Ok Im confused at this point. I am newer to doing HUD work and work for a regional. I was told that they DON'T do ongoing snowplowing (plow every 3") for HUD. They only snowplow is you need access to property to preform services??

So Im reading HUD guideline and see:
"The Mortgagee should maintain a safe and accessible property throughout the winter season. Snow should be removed from the entry, walkway, porch and driveway following a minimum three-inch accumulation. Mortgagees must comply with local codes and ordinances governing the removal of snow and ice. Before and after photographs are required for all snow and ice removal."

So whats the deal? Anyone out there doing ongoing snow on HUD properties.
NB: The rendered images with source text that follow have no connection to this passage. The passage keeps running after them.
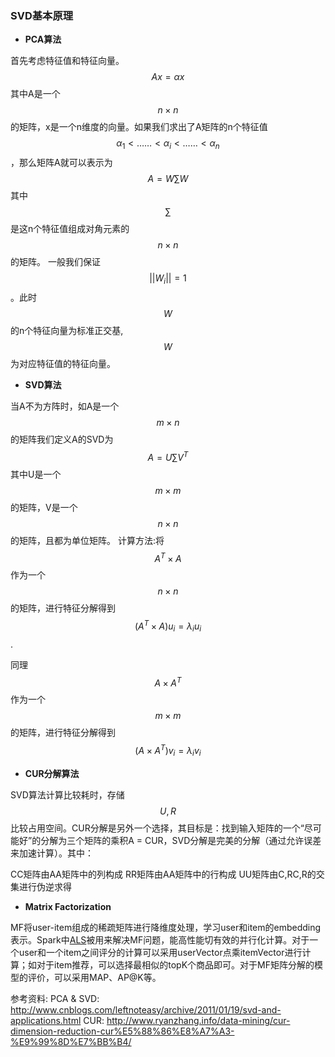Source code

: ### SVD基本原理
- **PCA算法**

首先考虑特征值和特征向量。$$Ax=\alpha x$$其中A是一个$$n×n$$的矩阵，x是一个n维度的向量。如果我们求出了A矩阵的n个特征值$$\alpha_1 \lt ……\lt \alpha_i \lt …… \lt \alpha_n$$，那么矩阵A就可以表示为
 $$ A=W\sum W$$其中$$\sum$$是这n个特征值组成对角元素的$$n×n$$的矩阵。
一般我们保证$$||W_i||=1$$。此时$$W$$的n个特征向量为标准正交基,$$W$$为对应特征值的特征向量。

- **SVD算法**

当A不为方阵时，如A是一个$$m×n$$的矩阵我们定义A的SVD为$$A=U \sum V^T$$其中U是一个$$m×m$$的矩阵，V是一个$$n×n$$的矩阵，且都为单位矩阵。
计算方法:将$$A^T×A$$作为一个$$n×n$$的矩阵，进行特征分解得到$$(A^T×A)u_i=\lambda_i u_i$$.

同理$$A×A^T$$作为一个$$m×m$$的矩阵，进行特征分解得到$$(A×A^T)v_i=\lambda_i v_i$$

- **CUR分解算法**

SVD算法计算比较耗时，存储$$U,R$$比较占用空间。CUR分解是另外一个选择，其目标是：找到输入矩阵的一个“尽可能好”的分解为三个矩阵的乘积A = CUR，SVD分解是完美的分解（通过允许误差来加速计算）。其中：

CC矩阵由AA矩阵中的列构成
RR矩阵由AA矩阵中的行构成
UU矩阵由C,RC,R的交集进行伪逆求得

- **Matrix Factorization**

MF将user-item组成的稀疏矩阵进行降维度处理，学习user和item的embedding表示。Spark中[ALS](http://spark.apache.org/docs/latest/mllib-collaborative-filtering.html)被用来解决MF问题，能高性能切有效的并行化计算。对于一个user和一个item之间评分的计算可以采用userVector点乘itemVector进行计算；如对于item推荐，可以选择最相似的topK个商品即可。对于MF矩阵分解的模型的评价，可以采用MAP、AP@K等。

参考资料:
PCA & SVD: http://www.cnblogs.com/leftnoteasy/archive/2011/01/19/svd-and-applications.html
CUR: http://www.ryanzhang.info/data-mining/cur-dimension-reduction-cur%E5%88%86%E8%A7%A3-%E9%99%8D%E7%BB%B4/

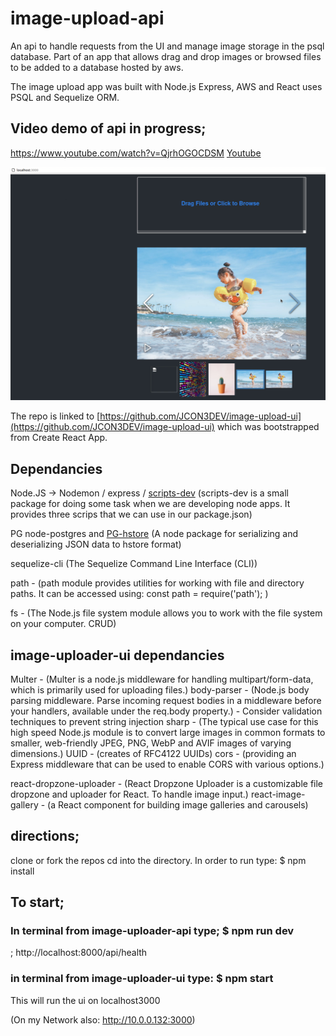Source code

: # image-upload-api
An api to handle requests from the UI and manage image storage in the psql database.
Part of an app that allows drag and drop images or browsed files to be added to a database hosted by aws.

The image upload app was built with Node.js Express, AWS and React uses PSQL and Sequelize ORM.

## Video demo of api in progress;

https://www.youtube.com/watch?v=QjrhOGOCDSM
[Youtube](https://www.youtube.com/watch?v=QjrhOGOCDSM)

![image-uplod-api screenshot](/resources/image-uploade-ui-active.png)

The repo is linked to  [https://github.com/JCON3DEV/image-upload-ui](https://github.com/JCON3DEV/image-upload-ui) which was bootstrapped from Create React App.

## Dependancies

Node.JS -> Nodemon / express / [scripts-dev](https://www.npmjs.com/package/scripts-dev)
(scripts-dev is a small package for doing some task when we are developing node apps. It provides three scrips that we can use in our package.json)

PG node-postgres
and 
[PG-hstore](https://www.npmjs.com/package/pg-hstore)
(A node package for serializing and deserializing JSON data to hstore format)

sequelize-cli (The Sequelize Command Line Interface (CLI))

path - (path module provides utilities for working with file and directory paths. It can be accessed using:
	const path = require('path'); )

fs - (The Node.js file system module allows you to work with the file system on your computer. CRUD)

## image-uploader-ui dependancies
Multer - (Multer is a node.js middleware for handling multipart/form-data, which is primarily used for uploading files.)
body-parser - (Node.js body parsing middleware. Parse incoming request bodies in a middleware before your handlers, available under the req.body property.) - Consider validation techniques to prevent string injection
sharp - (The typical use case for this high speed Node.js module is to convert large images in common formats to smaller, web-friendly JPEG, PNG, WebP and AVIF images of varying dimensions.)
UUID - (creates of RFC4122 UUIDs)
cors - (providing an Express middleware that can be used to enable CORS with various options.)

react-dropzone-uploader - (React Dropzone Uploader is a customizable file dropzone and uploader for React. To handle image input.)
react-image-gallery - (a React component for building image galleries and carousels)

## directions;
clone or fork the repos
cd into the directory.
In order to run type: $ npm install

## To start;
### In terminal from image-uploader-api type; $ npm run dev
; http://localhost:8000/api/health


### in terminal from image-uploader-ui type: $ npm start
This will run the ui on localhost3000


(On my Network also:  http://10.0.0.132:3000)


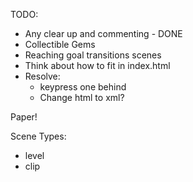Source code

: TODO:
  + Any clear up and commenting - DONE
  + Collectible Gems
  + Reaching goal transitions scenes
  + Think about how to fit in index.html
  + Resolve:
    - keypress one behind
    - Change html to xml?

Paper!

Scene Types:
- level
- clip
Confused :blink:


----------



## Guest (Nov 29, 2011)

I am doing HUD work and it has not snowed this year up here.Last year I was plowing HUD homes after every 6 inch snow storm.The HUD routines are not worth anything unless you can cut the lawn and do the snow plowing.


----------



## Guest (Nov 29, 2011)

My bad,we received 18 inches of snow already in october,but I was more worried about my commercial plowing than I was HUD,and the snow was gone a week later and i was cutting the HUD homes again


----------



## Guest (Nov 29, 2011)

yeah we do the lawns and all preservation for this regional. Im just not understanding their answer of not doing recurring snowplows when HUD says every 3"?


----------



## Guest (Nov 29, 2011)

Not sure on that one.To be honest plowing that driveway once a month when its 20 degrees and you had a few snowstorms,expect that snow to go no where.Hire a sub or that will be a transmission. That


----------



## HollandPPC (Sep 22, 2012)

My HUD National says plow once every two weeks. If no snow throw salt on ground. The only extra plows allowed is if a AM work order is generated or a Agent complaint.


----------



## Guest (Nov 30, 2011)

We plowed only a handful last year and there was 50" of snow on the ground. HUD M&M didn't care about the $75.00 code violations since they had to be cured within 30 days. So if you look at the time frames if it snowed (and didn't melt) and stayed on the ground then you would only have 3 violations ($75 each) before Spring comes..... As long as nobody doesn't get hurt on that sidewalk than it is a big savings NOT to complete snow removal.

The snow/freeze cycle was so bad by Feb that you couldn't hit it with a snowplow...it had to be by skidsteer/endloader. We could drive on it and not fall more than 6-8".


----------